EXCERPT:
-- Begin --

Single by Eddy Arnold
- B-side: "The Rockin' Mockin' Bird"
- Released: April 21, 1956
- Recorded: 1955
- Genre: Country
- Length: 2:34
- Label: RCA Victor
- Songwriters: Eddy Arnold Cindy Walker

= You Don't Know Me (Cindy Walker song) =

1956 song by Eddy Arnold & Cindy Walker

"You Don't Know Me" is a song written by Eddy Arnold and Cindy Walker in 1955. It was first recorded by Arnold that year and released as a single on April 21, 1956, on RCA Victor.

The best-selling version of "You Don't Know Me" was recorded by Ray Charles, who took it to number 2 on the Billboard Hot 100 chart in 1962, after releasing the song on his number 1 album Modern Sounds in Country and Western Music. The first version to make the Billboard charts was recorded by Jerry Vale in 1956, peaking at number 14 on the pop chart. Arnold's version charted two months later. It was released as an RCA Victor single, 47–6502, backed with "The Rockin' Mockin' Bird" which reached number 10 on the Billboard country chart. Cash Box magazine, which combined all best-selling versions at one position, included a version by Carmen McRae that never appeared in the Billboard Top 100 Sides listing.

In June 2026, CBS News included the Ray Charles rendition in its list of the 250 essential American songs of the past 250 years.

==Origin==
In his book Eddy Arnold: Pioneer of the Nashville Sound, author Michael Streissguth describes how Arnold and Walker composed the song:

Cindy Walker, who had supplied Eddy with "Take Me in Your Arms and Hold Me" (a number-one country record in 1949 and Eddy's first Cindy Walker release), recalled discussing the idea for "You Don't Know Me" with Eddy as she was leaving one of Nashville's annual disc-jockey conventions. "I went up to the Victor suite to tell Steve Sholes good-bye," she explained, "and just as I was leaving, Eddy came in the door."

Arnold approached Walker, saying: "I got a song title for you... 'You Don't Know Me.'" Walker, in jest, replied "But I know you !" Arnold retorted that he was serious and proceeded to outline the story he had in mind. Walker promised to take Arnold's story and think about how to turn it into workable lyrics and melody, which eventually came naturally. "The song just started singing. It sort of wrote itself..."

-- End --

Stored records:

-- Begin --

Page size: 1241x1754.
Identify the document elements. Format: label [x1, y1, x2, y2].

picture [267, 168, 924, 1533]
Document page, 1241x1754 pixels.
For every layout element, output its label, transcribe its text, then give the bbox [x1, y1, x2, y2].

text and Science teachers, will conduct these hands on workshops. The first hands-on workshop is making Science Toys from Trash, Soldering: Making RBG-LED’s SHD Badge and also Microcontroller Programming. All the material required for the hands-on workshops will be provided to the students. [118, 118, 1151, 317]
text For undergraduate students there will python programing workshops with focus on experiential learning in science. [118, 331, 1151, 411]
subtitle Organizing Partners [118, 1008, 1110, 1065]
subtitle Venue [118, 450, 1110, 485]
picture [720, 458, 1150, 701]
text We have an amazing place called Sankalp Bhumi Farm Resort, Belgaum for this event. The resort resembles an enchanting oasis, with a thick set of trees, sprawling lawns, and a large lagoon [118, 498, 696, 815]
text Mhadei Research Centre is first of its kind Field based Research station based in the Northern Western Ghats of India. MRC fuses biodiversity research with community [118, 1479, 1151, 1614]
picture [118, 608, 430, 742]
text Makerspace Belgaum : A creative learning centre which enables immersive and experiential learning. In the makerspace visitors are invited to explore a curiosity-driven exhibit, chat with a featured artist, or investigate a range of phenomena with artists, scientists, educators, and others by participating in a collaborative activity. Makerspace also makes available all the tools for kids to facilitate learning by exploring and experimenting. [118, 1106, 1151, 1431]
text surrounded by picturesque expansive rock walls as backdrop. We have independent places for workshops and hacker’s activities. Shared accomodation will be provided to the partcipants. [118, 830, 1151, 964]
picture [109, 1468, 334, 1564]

-- End --

STATED EXERCISE: In the article on "You Don't Know Me," what peak position did Jerry Vale's 1956 recording reach on the pop chart?

RESULT FOR THIS TASK: Number 14.